• _THE PROBLEM_
Scan the records for the word "français". Report each line where it occurs.

------ RECORDS TO USE

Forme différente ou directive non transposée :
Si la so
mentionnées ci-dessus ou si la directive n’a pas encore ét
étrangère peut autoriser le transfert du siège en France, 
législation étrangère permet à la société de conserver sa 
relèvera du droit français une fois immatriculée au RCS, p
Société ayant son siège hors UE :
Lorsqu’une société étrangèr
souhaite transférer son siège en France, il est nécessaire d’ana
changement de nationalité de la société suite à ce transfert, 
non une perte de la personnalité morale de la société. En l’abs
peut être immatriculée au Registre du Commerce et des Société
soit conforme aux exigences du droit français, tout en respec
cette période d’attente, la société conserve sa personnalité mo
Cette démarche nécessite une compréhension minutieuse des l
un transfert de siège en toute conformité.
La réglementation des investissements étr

------------

• _ANSWER SPACE_
relèvera du droit français une fois immatriculée au RCS, p
soit conforme aux exigences du droit français, tout en respec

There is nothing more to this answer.